▸ **Extract provided**
▽

Expedite synchronize_rcu during the SMT mode switch operation when
initiated via /sys/devices/system/cpu/smt/control interface
SMT mode switch operation i.e. between SMT 8 to SMT 1 or vice versa and
others, are user driven operations and therefore should complete as soon
as possible. Switching SMT states involves iterating over a list of CPUs
and performing hotplug operations. It was found these transitions took
significantly large amount of time to complete particularly on
high-core-count systems because system was blocked on synchronize_rcu
calls.
Below is one of the call-stacks that accounted for most of the blocking
time overhead as reported by offcputime bcc script for CPU offline
operation,
finish_task_switch
__schedule
schedule
schedule_timeout
wait_for_completion
__wait_rcu_gp
synchronize_rcu
cpuidle_uninstall_idle_handler
powernv_cpuidle_cpu_dead
cpuhp_invoke_callback
__cpuhp_invoke_callback_range
_cpu_down
cpu_device_down
cpu_subsys_offline
device_offline
online_store
dev_attr_store
sysfs_kf_write
kernfs_fop_write_iter
vfs_write
ksys_write
system_call_exception
system_call_common
- bash (29705)
5771569 ------------------------> Duration (us)
Signed-off-by: Vishal Chourasia <[email protected]>
---
include/linux/rcupdate.h | 3 +++
kernel/cpu.c | 4 ++++
2 files changed, 7 insertions(+)
diff --git a/include/linux/rcupdate.h b/include/linux/rcupdate.h
index 7729fef249e1..f12d0d0f008d 100644
--- a/include/linux/rcupdate.h
+++ b/include/linux/rcupdate.h
@@ -1190,6 +1190,9 @@ rcu_head_after_call_rcu(struct rcu_head *rhp,
rcu_callback_t f)

△

▸ **Data extract**
▽

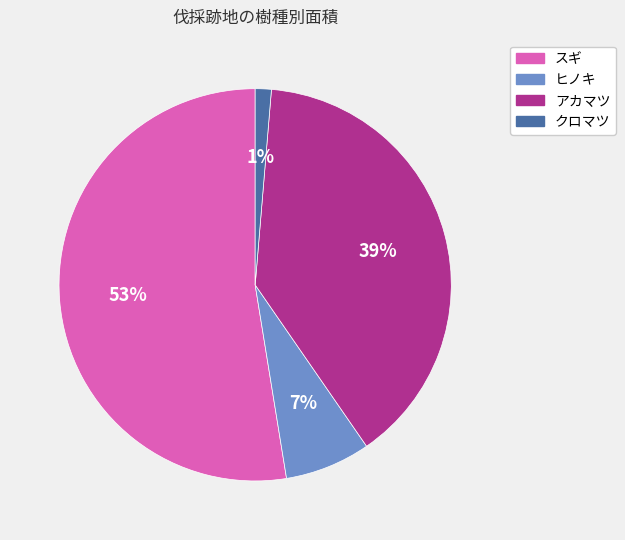

How many slices are in this pie chart?

4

△

▸ **Task set**
a) In the patch text, which tool reported the call stack that accounted for most of the blocking time?
b) Decide whether each statement agrees with the patch text, answering yes or no and quoting the words that decide it: (i) the SMT mode switch can be started through /sys/devices/system/cpu/smt/control; (ii) the change touches three files; (iii) the slow transitions were especially noticeable on high-core-count systems.
c) Continue the patch text from where it stops.
The lines after the patch text come from a separate source.

▸ **Answers below**
a) The offcputime bcc script.

b)
(i) Yes: "initiated via /sys/devices/system/cpu/smt/control interface"
(ii) No: "2 files changed, 7 insertions(+)"
(iii) Yes: "particularly on high-core-count systems"

c)
extern int rcu_expedited;
extern int rcu_normal;
+extern void rcu_expedite_gp(void);
+extern void rcu_unexpedite_gp(void);
+
DEFINE_LOCK_GUARD_0(rcu, rcu_read_lock(), rcu_read_unlock())
DECLARE_LOCK_GUARD_0_ATTRS(rcu, __acquires_shared(RCU), __releases_shared(RCU))
diff --git a/kernel/cpu.c b/kernel/cpu.c
index edaa37419036..f5517d64d3f3 100644
--- a/kernel/cpu.c
+++ b/kernel/cpu.c
@@ -2683,6 +2683,7 @@ int cpuhp_smt_disable(enum cpuhp_smt_control ctrlval)
ret = -EBUSY;
goto out;
}
+ rcu_expedite_gp();
/* Hold cpus_write_lock() for entire batch operation. */
cpus_write_lock();
for_each_online_cpu(cpu) {
@@ -2715,6 +2716,7 @@ int cpuhp_smt_disable(enum cpuhp_smt_control ctrlval)
if (!ret)
cpu_smt_control = ctrlval;
cpus_write_unlock();
+ rcu_unexpedite_gp();
arch_smt_update();
out:
cpu_maps_update_done();
@@ -2734,6 +2736,7 @@ int cpuhp_smt_enable(void)
int cpu, ret = 0;
cpu_maps_update_begin();
+ rcu_expedite_gp();
/* Hold cpus_write_lock() for entire batch operation. */
cpus_write_lock();
cpu_smt_control = CPU_SMT_ENABLED;
@@ -2750,6 +2753,7 @@ int cpuhp_smt_enable(void)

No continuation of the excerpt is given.